-- WHAT IS EXPECTED --
Copy out the records below with each "startups" changed to "new companies", leaving all other text unchanged and omitting the pictures.
····················
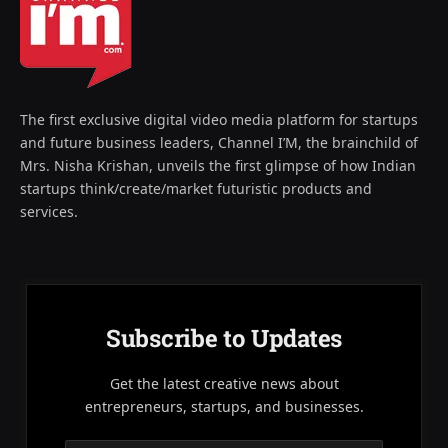
The first exclusive digital video media platform for startups
and future business leaders, Channel I’M, the brainchild of
Mrs. Nisha Krishan, unveils the first glimpse of how Indian
startups think/create/market futuristic products and
services.
Subscribe to Updates
Get the latest creative news about
entrepreneurs, startups, and businesses.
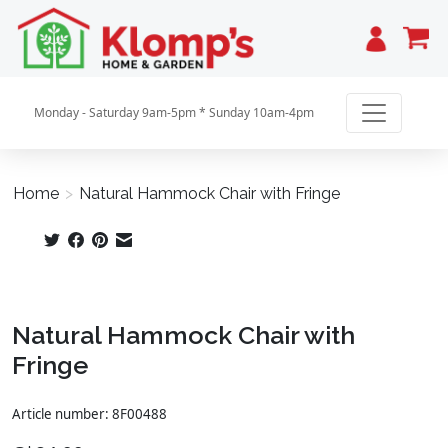
Cart
Monday - Saturday 9am-5pm * Sunday 10am-4pm
Home
>
Natural Hammock Chair with Fringe
Product image slideshow Items
Natural Hammock Chair with
Fringe
Article number: 8F00488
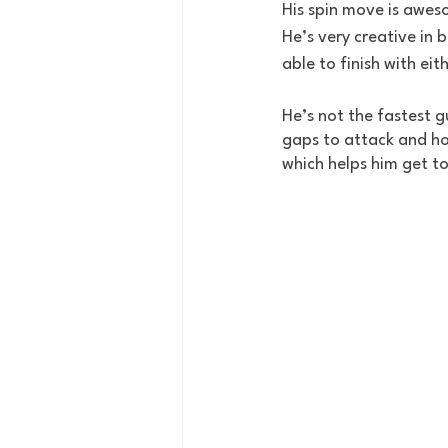
His spin move is awesom
He’s very creative in 
able to finish with eit
He’s not the fastest g
gaps to attack and how
which helps him get to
····················
-- WORKED SOLUTION --
The first exclusive digital video media platform for new companies
and future business leaders, Channel I’M, the brainchild of
Mrs. Nisha Krishan, unveils the first glimpse of how Indian
new companies think/create/market futuristic products and
services.
Subscribe to Updates
Get the latest creative news about
entrepreneurs, new companies, and businesses.
Cart
Monday - Saturday 9am-5pm * Sunday 10am-4pm
Home
>
Natural Hammock Chair with Fringe
Product image slideshow Items
Natural Hammock Chair with
Fringe
Article number: 8F00488
His spin move is awesom
He’s very creative in 
able to finish with eit
He’s not the fastest g
gaps to attack and how
which helps him get to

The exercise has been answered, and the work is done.